Skin lymphoma is a rare type of lymphoma.  It develops when cancerous lymphocytes affect the skin.
This information should not be used to diagnose yourself or in place of a doctor's care.
Diagnosis & staging

In B.C., only about 45 people are diagnosed with this cancer each year.

Skin lymphomas behave very differently from other lymphomas.

Lymphocytes (a type of white blood cell) become cancerous and affect the skin.

Skin lymphoma is hard to diagnose because it looks like other less serious skin conditions. A pathologist can confirm the diagnosis only when the cancer is more advanced and there are enough cancer cells on the skin.

People with skin lymphoma may have symptoms for years before being diagnosed.

People diagnosed with stage 1 or 2 skin lymphoma usually live a long time. For many people, the cancer will not come back (recurrence).

Skin lymphomas are also called T-cell lymphomas (CTCL), mycosis fungoides and Sézary syndrome. Mycosis fungoides is not a fungus infection.

What are the signs and symptoms of skin lymphoma?

  • A chronic rash (rash that does not go away), often itchy. This can be anywhere on your skin.
  • In early stages, it often looks like eczema or psoriasis: red, scaly patches or thicker areas of scaly skin, called plaques.

If you have any signs or symptoms that you are worried about, please talk to your family doctor or nurse practitioner.

How is skin lymphoma diagnosed?

Tests that may help diagnose skin lymphoma include:

  • Physical exam: a careful exam of skin all over your body, looking for lumps, skin lesions, and any other symptoms.
  • Biopsy: a doctor removes a sample of skin. The sample is examined by a specialist doctor (pathologist) under a microscope. This is the only way to diagnose a skin lymphoma.
  • Other tests may be done to see if the cancer has spread:
    • Blood test.
    • Computer tomography (CT) scan:o see the tumour and if the cancer has spread.
    • Lymph node biopsy: a sample of cells is removed from lymph nodes, with a needle or with surgery. A specialist doctor (pathologist) examines the cells for cancer.
For more information on tests used to diagnose cancer, see BC Cancer Library screening and diagnosis pathfinder.
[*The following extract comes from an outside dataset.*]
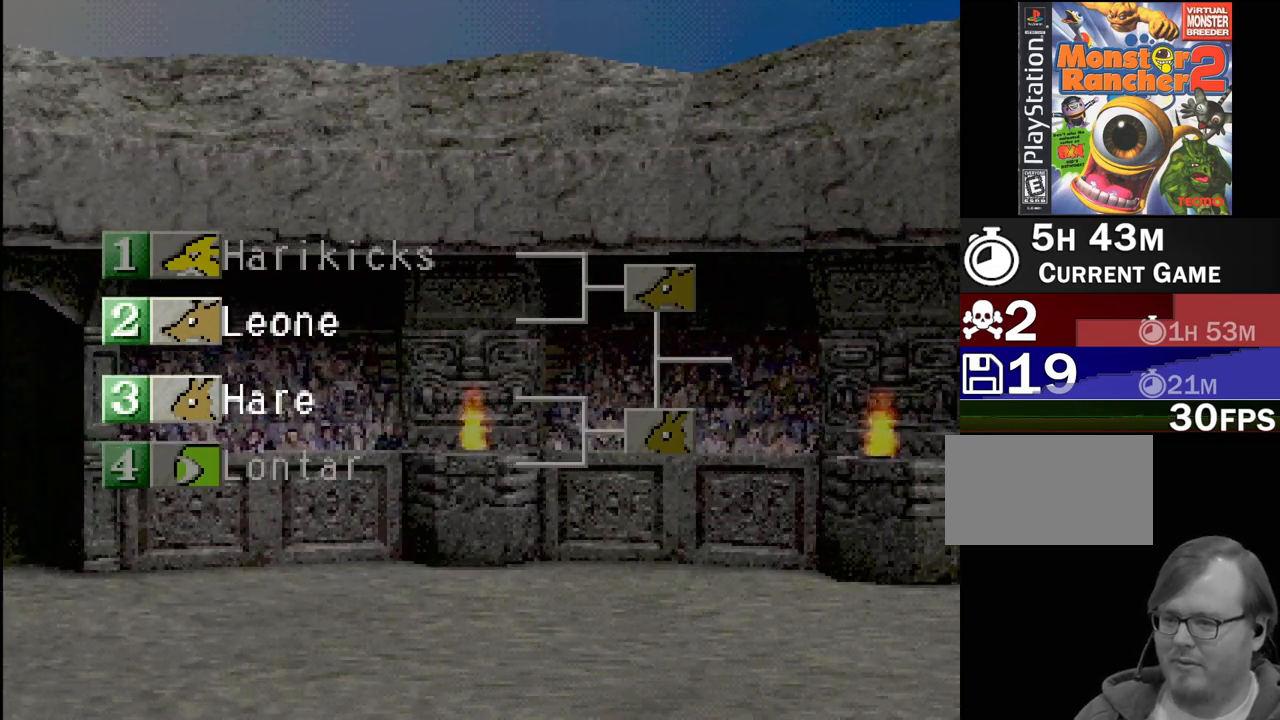
{"buttons": [], "events": [[150, "CROSS", "down"], [283, "CROSS", "up"]]}
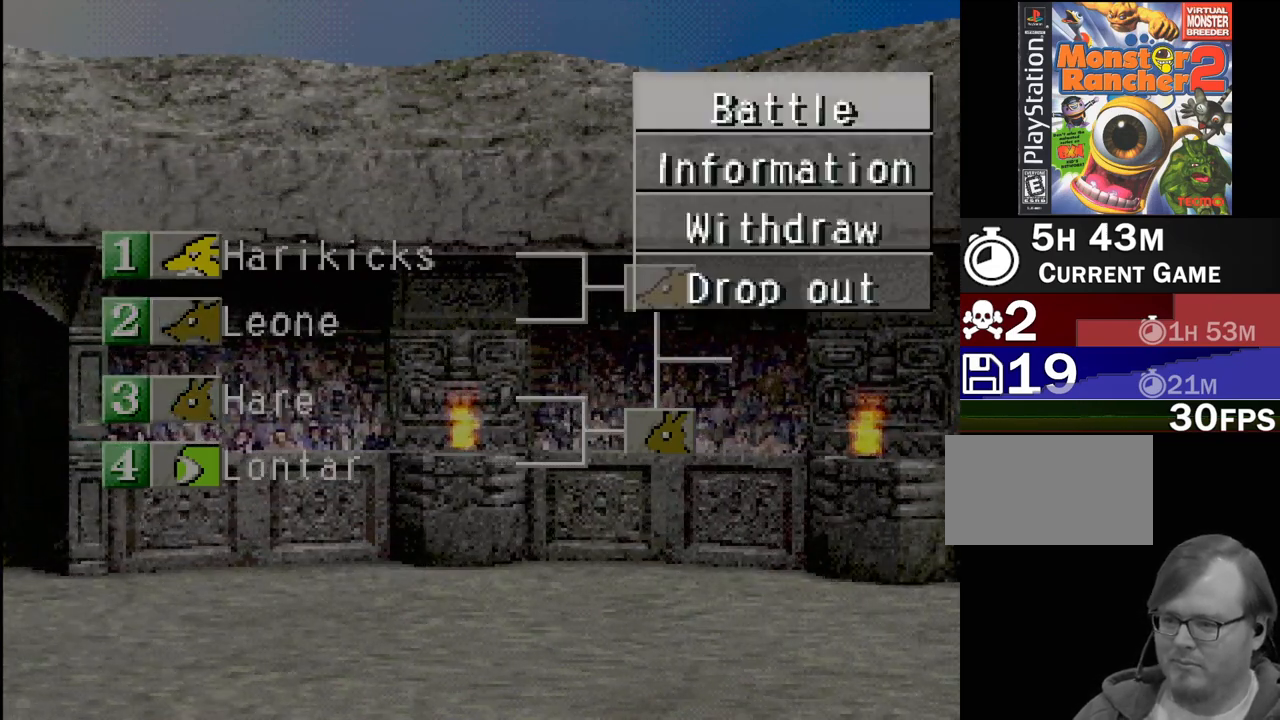
{"buttons": [], "events": []}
What are the types of skin lymphomas?

There are many types of skin lymphomas.  The type is determined by the type of cell the lymphoma started in and what the lymphoma looks like under a microscope.

Most skin lymphomas are T-cell lymphomas, sometimes called cutaneous T-cell lymphomas (CTCLs). T-cells are white blood cells that have an important role in your immune system (the system that fights infections).

Mycosis fungoides

  • Most common T-cell skin lymphoma.
  • About half of all skin lymphomas.
  • Starts in T-lymphocytes, a type of white blood cell.
  • Usually grows slowly.
  • Is not a fungus infection.

Sézary syndrome

  • Similar to mycosis fungoides but the lymphoma cells are also in the blood or lymph nodes.
  • Often grow and spread faster.
  • Can be harder to treat.

Some skin lymphomas start in B-lymphocytes. These are called cutaneous B-cell lymphomas.  B- lymphocytes are white blood cells that are part of your immune system.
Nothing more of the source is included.